# My New Sig



## benchma®k (Feb 18, 2008)

It was about time i made myself a new sig,.. i was bored with the old one and.. well,.... it sucked a bit (thanks for pointing that out ducky 
	

	
	
		
		

		
			





 ) He was right though, so heres my new one,.. hope you like Naruto


----------



## Chotaz (Feb 18, 2008)

to be honet, everything is awsome except for ur watermark it  doesnt go along with the rest of the sig


----------



## crkdshad (Feb 18, 2008)

double post


----------



## crkdshad (Feb 18, 2008)

Looks good. Like said above, the text does not go /at all/ with the rest of the sig. The rest looks pretty nice though.


----------



## benchma®k (Feb 18, 2008)

Yeah i kind of agree with you guys.. I've just been trying loads of different font though and i cant seem to decide on one. They all interfere with the picture too much.

Anyway i _*think*_





 i've decided on one. The font may change again though:


----------



## Salamantis (Feb 18, 2008)

Really good.
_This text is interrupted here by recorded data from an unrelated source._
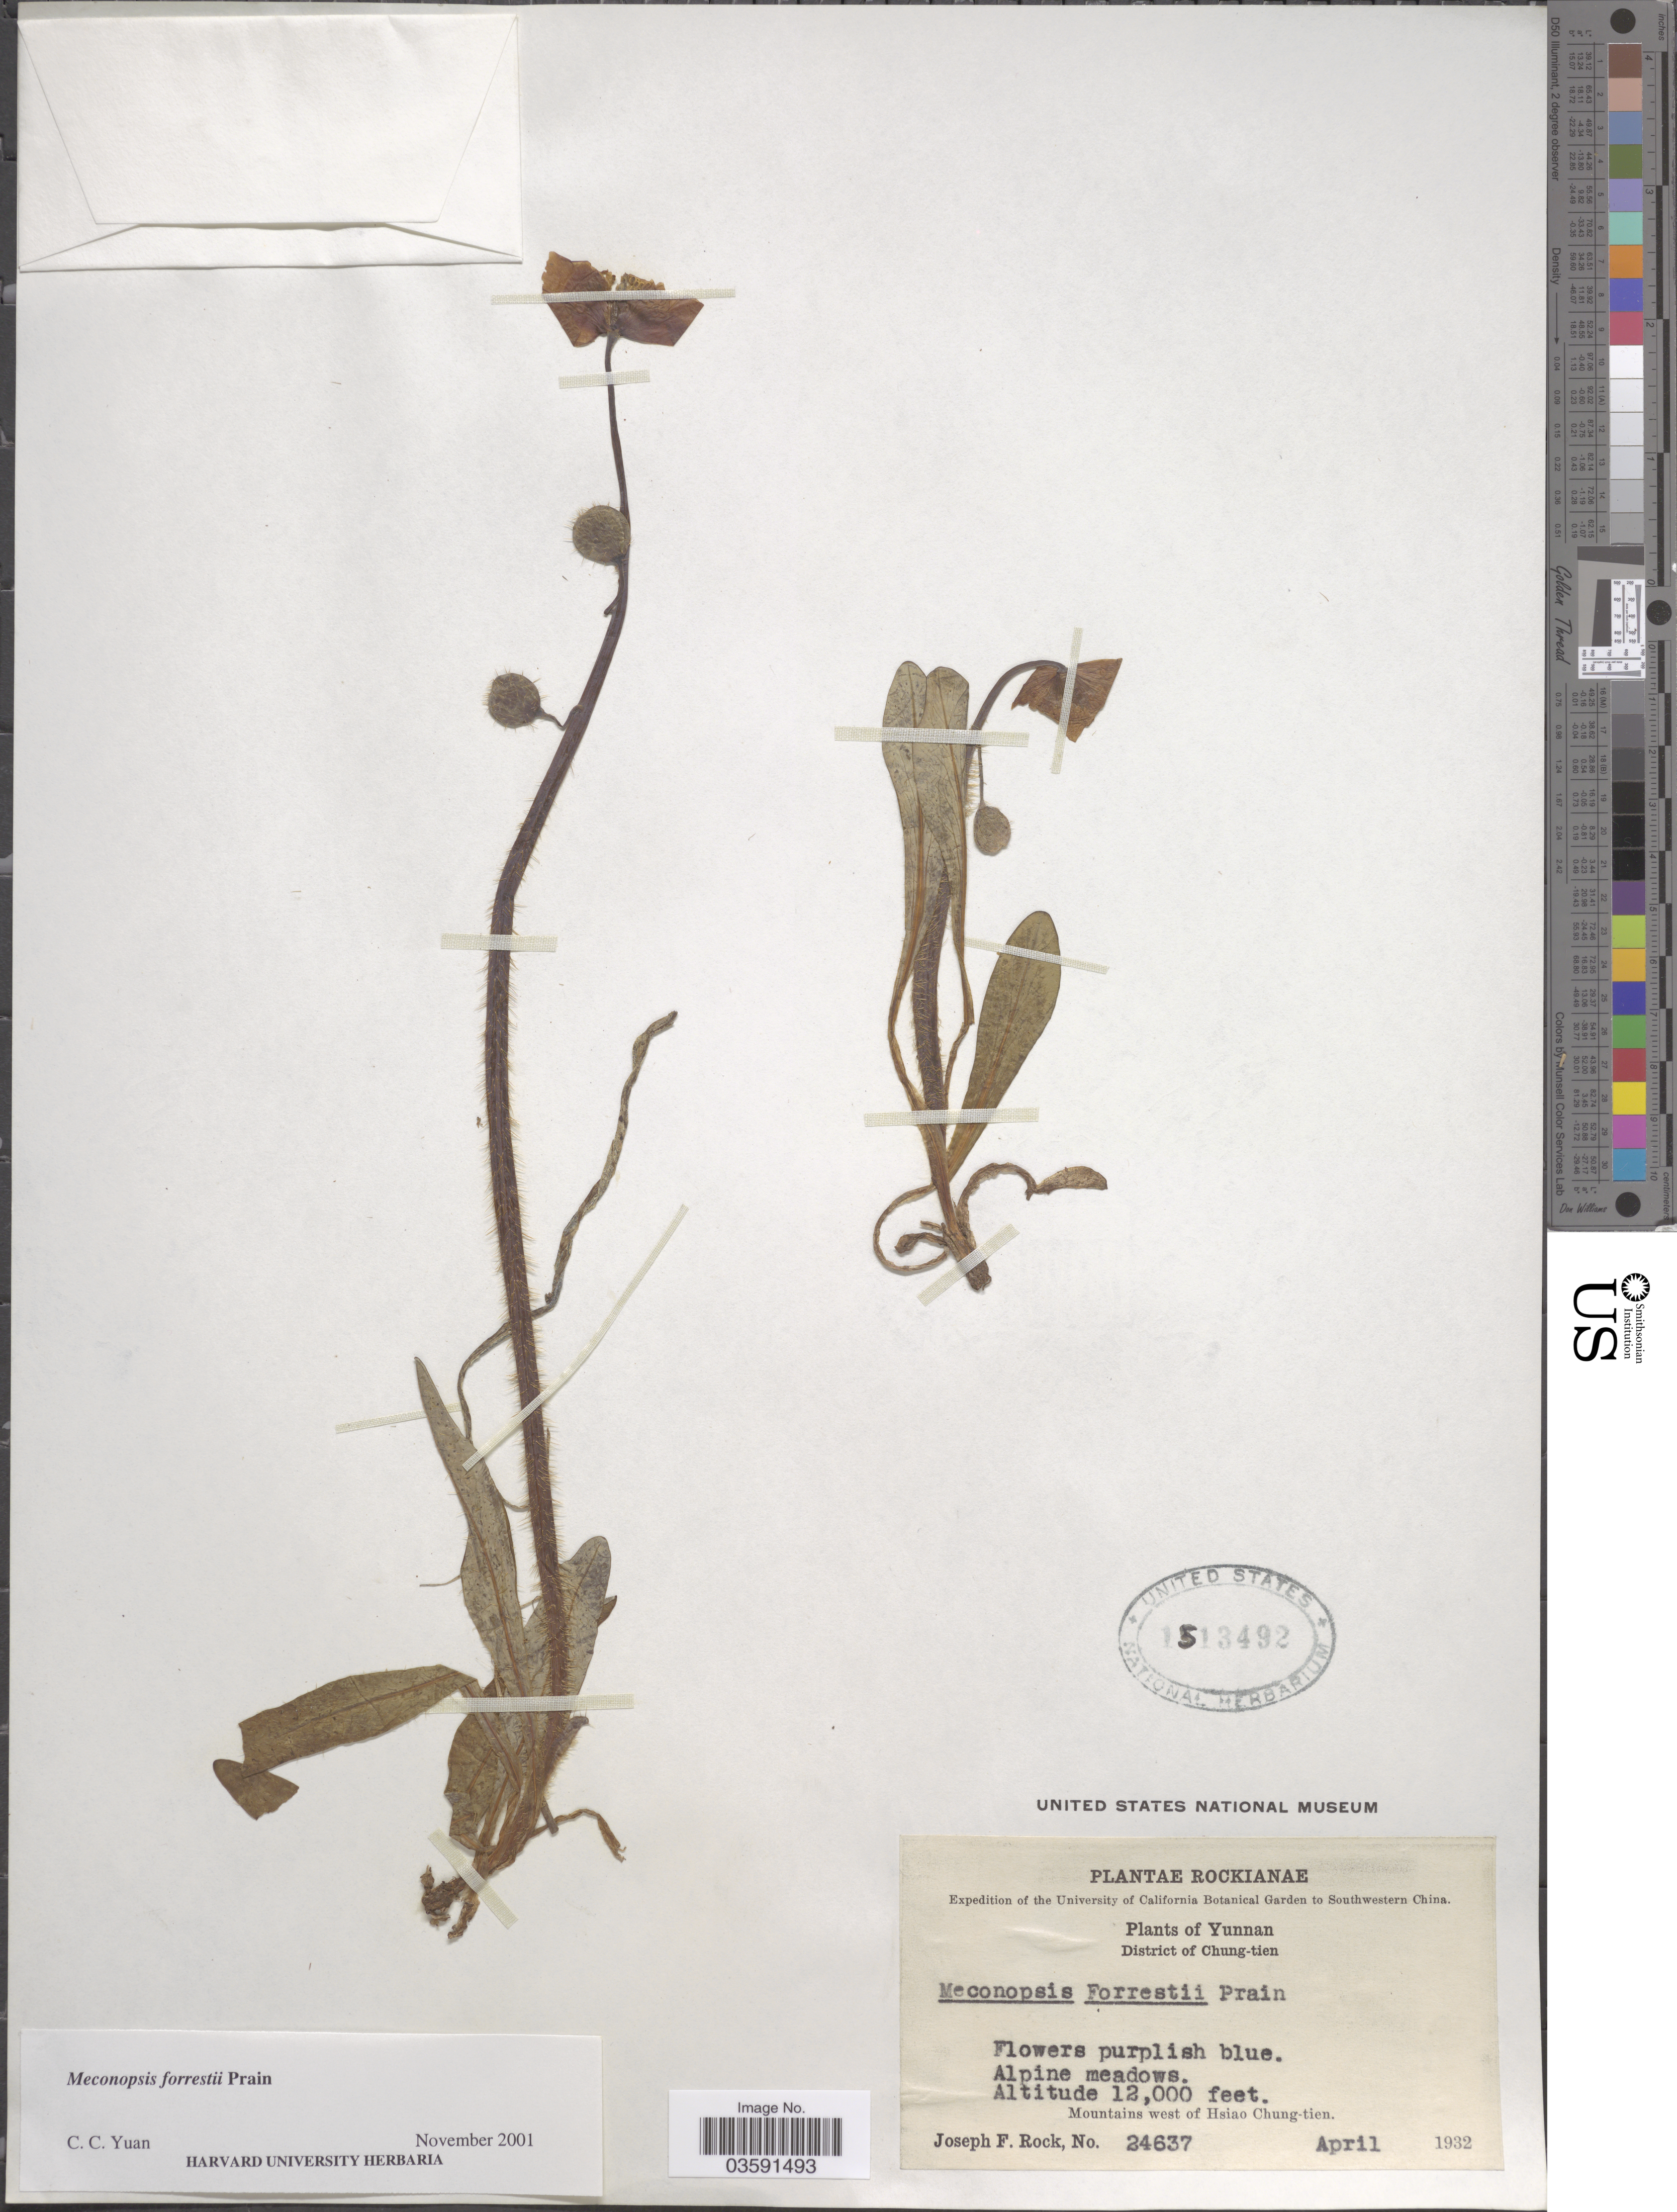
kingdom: Plantae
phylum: Tracheophyta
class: Magnoliopsida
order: Ranunculales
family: Papaveraceae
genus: Meconopsis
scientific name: Meconopsis forrestii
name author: Prain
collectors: J. F. Rock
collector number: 24637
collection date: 1932-04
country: China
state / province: Yunnan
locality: Southwestern China. District of Chung-tien. Mountains west of Hsiao Chung-tien.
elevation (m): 3658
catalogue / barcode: US 1513492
Font is much better now.
I love your work


----------



## Verocity (Feb 18, 2008)

Very nice work..I love the color combinations..they blend well.


----------



## Ducky (Feb 19, 2008)

Dude , Change the Benchmak ... Make it fit! 

Except that I like your new sig better then the old one..


----------



## SavageWaffle (Feb 29, 2008)

I love it. 8/10.


----------



## Ice Cold (Mar 2, 2008)

The watermark really doesn't work with the compo of the tag.  Get rid of it.  Good concept but the compo isn't that great.  Having two focals can be good in some cases, but it's generally better when you stick to one.  

It's alright.


----------